For instance, I'm wackily anti-gun. Oh well, just the way I am. I could care less that there is a 2nd Amendment right for people to bear arms, I don't feel it offers one good thing to me or to the country. I wouldn't mind if all guns were illegal, but that you could apply for one for hunting purposes, and that if you were in law enforcement or the military then fine.
So that puts me well past "liberal" in that one area, and I will never get a President who agrees with me on that.
But I also believe that caring about someone else (someone that I don't even know and won't ever know) is a good thing. I believe that at some level everyone who lives here should eat, be able to stay dry, warm and safe. That people should have access to education. And even entertainment.
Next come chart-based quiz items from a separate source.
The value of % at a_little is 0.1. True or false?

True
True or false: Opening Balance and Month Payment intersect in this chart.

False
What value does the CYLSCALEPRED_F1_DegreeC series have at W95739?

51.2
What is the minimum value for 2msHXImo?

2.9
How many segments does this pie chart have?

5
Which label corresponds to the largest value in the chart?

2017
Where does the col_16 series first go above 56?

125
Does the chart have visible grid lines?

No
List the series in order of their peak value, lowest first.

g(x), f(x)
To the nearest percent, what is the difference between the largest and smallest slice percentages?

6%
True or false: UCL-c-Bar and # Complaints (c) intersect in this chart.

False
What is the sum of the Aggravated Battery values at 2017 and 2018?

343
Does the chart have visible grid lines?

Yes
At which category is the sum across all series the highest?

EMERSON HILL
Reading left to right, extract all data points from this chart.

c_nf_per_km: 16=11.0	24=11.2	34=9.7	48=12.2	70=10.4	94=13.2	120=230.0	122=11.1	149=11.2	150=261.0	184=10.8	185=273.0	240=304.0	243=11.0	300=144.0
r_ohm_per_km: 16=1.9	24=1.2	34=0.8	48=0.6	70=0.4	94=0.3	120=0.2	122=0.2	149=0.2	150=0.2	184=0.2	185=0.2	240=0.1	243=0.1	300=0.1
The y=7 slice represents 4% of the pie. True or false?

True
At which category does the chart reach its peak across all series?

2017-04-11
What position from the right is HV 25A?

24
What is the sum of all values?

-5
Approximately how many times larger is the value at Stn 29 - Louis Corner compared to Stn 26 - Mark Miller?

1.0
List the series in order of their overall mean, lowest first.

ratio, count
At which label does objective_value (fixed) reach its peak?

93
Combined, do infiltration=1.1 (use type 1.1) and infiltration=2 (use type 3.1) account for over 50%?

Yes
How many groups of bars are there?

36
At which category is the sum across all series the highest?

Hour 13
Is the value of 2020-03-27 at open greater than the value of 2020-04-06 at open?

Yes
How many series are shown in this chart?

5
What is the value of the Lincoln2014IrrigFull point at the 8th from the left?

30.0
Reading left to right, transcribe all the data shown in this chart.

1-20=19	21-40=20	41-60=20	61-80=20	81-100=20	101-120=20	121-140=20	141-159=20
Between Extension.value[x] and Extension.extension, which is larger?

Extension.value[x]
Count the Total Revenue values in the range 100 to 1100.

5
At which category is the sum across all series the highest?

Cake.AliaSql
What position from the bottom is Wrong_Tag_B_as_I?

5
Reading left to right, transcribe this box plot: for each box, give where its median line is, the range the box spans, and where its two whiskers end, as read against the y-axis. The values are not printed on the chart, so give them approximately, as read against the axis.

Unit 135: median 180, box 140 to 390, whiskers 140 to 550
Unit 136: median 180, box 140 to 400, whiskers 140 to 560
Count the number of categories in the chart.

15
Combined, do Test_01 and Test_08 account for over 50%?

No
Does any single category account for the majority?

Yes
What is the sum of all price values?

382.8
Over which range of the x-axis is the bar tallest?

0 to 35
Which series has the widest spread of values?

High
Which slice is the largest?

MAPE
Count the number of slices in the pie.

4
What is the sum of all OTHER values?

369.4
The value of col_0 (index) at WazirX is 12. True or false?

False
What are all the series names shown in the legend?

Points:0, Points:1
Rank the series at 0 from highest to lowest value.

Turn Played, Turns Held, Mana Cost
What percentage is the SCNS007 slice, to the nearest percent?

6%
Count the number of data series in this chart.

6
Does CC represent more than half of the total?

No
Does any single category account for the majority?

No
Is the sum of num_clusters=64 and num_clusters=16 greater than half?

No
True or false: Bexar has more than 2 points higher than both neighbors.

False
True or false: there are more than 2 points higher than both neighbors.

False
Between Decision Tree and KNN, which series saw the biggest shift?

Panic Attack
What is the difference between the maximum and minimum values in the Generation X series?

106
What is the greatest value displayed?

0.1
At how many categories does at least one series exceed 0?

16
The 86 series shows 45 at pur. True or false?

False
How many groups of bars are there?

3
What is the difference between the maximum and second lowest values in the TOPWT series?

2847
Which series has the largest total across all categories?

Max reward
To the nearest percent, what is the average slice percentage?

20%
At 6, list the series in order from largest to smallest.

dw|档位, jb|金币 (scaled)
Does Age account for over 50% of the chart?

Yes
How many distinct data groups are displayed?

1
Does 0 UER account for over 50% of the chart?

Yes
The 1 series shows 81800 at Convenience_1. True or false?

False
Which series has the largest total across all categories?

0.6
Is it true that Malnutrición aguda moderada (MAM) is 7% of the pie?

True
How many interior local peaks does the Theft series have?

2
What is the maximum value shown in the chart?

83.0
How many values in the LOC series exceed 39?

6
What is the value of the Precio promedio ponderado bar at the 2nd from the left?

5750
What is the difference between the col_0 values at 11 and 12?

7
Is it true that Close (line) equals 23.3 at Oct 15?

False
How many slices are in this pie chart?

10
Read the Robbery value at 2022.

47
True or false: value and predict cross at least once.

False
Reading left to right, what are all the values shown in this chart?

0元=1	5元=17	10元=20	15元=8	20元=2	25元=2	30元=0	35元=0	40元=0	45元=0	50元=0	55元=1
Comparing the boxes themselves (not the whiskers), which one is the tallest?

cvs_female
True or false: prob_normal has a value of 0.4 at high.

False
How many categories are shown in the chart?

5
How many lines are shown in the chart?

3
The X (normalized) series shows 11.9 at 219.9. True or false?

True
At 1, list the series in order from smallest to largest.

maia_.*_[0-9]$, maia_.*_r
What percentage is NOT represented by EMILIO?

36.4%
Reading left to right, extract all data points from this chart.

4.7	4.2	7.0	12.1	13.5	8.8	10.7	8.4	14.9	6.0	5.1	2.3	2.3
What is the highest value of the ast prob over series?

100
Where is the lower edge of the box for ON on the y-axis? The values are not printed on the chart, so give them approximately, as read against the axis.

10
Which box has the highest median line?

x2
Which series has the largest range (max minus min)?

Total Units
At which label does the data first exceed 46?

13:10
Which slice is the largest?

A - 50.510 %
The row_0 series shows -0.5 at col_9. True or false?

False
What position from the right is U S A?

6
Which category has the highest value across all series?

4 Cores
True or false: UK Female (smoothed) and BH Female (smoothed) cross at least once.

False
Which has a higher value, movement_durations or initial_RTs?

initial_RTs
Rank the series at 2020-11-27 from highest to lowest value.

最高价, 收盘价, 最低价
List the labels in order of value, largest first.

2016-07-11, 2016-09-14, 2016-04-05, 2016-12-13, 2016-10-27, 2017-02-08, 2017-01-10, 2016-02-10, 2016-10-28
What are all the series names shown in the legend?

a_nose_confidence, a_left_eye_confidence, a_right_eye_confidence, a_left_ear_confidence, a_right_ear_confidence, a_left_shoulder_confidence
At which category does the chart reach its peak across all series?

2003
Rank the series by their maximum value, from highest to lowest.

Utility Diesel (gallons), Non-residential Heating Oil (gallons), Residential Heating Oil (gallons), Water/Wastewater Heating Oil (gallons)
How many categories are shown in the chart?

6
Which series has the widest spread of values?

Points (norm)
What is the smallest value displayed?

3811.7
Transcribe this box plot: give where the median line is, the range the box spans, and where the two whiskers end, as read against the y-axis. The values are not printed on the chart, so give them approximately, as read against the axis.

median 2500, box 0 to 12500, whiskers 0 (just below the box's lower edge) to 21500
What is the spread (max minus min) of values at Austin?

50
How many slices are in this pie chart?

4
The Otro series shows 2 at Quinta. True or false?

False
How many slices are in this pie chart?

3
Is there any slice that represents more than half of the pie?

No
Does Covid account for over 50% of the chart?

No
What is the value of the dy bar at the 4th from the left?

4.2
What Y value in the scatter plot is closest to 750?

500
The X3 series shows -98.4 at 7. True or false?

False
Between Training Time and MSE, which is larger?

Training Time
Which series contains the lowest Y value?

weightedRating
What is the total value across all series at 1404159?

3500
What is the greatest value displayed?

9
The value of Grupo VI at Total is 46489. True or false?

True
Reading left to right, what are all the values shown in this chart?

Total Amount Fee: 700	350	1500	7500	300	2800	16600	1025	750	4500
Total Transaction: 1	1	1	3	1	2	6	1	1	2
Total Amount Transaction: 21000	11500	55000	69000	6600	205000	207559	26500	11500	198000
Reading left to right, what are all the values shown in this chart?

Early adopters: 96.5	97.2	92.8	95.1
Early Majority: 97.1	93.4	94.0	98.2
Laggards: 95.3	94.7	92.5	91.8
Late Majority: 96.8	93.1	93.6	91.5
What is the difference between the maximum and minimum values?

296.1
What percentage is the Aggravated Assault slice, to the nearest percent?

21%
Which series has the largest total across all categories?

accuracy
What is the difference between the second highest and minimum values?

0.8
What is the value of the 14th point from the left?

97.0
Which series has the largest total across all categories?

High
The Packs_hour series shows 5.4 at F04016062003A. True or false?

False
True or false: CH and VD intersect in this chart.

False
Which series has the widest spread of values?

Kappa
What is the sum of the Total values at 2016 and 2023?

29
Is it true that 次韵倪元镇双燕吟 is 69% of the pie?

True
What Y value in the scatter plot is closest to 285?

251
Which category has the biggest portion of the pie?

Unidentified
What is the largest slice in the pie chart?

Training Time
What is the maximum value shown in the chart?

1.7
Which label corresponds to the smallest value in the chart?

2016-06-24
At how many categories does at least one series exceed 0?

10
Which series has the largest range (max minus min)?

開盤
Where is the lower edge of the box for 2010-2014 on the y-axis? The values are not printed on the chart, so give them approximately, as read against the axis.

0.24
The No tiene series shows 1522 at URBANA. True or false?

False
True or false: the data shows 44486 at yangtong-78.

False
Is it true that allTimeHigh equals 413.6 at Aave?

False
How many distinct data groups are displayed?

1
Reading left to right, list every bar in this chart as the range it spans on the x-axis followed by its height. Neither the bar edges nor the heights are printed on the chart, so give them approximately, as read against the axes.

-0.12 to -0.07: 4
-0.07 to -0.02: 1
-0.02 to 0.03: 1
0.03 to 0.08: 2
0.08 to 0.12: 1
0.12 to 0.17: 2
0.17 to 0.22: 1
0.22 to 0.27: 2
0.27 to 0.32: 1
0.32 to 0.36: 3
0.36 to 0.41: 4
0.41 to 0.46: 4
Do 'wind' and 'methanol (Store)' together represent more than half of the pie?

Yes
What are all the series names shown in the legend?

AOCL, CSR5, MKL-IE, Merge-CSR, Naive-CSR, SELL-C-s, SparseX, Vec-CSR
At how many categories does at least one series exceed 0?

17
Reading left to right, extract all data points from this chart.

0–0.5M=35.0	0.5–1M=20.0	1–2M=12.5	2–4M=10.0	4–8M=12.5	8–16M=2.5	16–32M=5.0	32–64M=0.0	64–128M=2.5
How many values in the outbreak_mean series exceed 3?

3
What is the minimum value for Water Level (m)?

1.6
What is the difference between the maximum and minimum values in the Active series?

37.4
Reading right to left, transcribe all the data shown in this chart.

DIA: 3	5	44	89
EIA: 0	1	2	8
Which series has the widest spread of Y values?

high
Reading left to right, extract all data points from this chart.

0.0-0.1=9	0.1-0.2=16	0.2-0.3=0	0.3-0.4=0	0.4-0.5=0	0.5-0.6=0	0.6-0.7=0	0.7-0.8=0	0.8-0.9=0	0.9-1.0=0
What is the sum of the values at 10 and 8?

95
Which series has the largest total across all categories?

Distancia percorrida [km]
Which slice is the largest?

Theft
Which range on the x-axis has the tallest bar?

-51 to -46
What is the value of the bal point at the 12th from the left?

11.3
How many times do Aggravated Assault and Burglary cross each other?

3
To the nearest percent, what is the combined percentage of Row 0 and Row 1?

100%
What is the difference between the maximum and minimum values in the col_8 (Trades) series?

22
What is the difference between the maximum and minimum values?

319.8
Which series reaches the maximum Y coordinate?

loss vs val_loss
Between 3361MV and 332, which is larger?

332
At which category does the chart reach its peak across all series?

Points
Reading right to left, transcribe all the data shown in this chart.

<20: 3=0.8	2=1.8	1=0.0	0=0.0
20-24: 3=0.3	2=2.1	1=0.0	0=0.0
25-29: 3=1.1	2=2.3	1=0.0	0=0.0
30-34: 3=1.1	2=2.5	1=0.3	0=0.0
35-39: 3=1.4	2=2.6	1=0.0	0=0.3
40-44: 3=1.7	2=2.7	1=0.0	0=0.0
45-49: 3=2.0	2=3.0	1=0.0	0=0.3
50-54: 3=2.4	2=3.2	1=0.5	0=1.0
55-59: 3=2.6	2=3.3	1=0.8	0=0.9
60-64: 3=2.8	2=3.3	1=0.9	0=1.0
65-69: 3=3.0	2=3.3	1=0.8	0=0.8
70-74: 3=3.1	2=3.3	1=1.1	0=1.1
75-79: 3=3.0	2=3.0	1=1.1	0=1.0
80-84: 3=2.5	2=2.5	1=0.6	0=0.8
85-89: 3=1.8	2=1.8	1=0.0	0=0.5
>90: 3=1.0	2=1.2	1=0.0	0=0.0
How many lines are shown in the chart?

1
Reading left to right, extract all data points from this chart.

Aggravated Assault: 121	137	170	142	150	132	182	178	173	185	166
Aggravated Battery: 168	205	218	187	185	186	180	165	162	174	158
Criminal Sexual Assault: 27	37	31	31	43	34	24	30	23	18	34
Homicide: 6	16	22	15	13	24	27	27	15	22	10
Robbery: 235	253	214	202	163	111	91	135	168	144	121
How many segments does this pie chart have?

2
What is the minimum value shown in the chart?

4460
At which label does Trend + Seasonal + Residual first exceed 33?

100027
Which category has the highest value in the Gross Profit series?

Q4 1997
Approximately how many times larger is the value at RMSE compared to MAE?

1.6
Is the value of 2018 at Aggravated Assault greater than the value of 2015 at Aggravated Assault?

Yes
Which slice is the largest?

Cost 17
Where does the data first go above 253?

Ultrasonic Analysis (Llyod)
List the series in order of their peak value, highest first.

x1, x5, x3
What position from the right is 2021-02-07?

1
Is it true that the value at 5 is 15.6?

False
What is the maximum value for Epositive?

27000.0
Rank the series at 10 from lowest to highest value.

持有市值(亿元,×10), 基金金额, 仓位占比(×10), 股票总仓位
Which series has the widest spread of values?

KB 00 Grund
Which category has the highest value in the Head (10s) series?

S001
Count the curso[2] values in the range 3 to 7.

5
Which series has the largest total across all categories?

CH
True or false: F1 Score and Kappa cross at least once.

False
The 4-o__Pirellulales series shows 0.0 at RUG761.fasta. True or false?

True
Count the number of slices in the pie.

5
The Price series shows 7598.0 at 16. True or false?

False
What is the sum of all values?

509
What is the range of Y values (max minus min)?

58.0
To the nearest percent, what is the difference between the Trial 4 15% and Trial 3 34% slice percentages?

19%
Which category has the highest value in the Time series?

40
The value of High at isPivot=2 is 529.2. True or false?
I like the freedoms of religion, speech and wouldn't mind a specific Constitutional Amendment saying out loud and long that we all get a right to privacy.
It's too bad that people who most loudly frequent the airspace get offensive and defensive about their "positions" and don't seem inclined to dialogue.
I admire you for spending time reading a book by a guy who is a commenter on Fox, I hate to admit that would preclude me doing so. Being already over 50 time is short!
:)
I've just tried to take some of the basic notions of fairness, distrust of self-promoters, and rationality home to their reasonable conclusions. Most of the assorted isms tend to ignore the ample counterevidence, especially when it drifts from the anecdotes of their own lives. I think I've ended up something of a radical as a consequence, although not, as I've mentioned, the sort of radical that does stuff.
Not a genius of historical detail, and that time period is a reference point for most people. I guess the book served that purpose. I've finally submitted that Amazon order, though.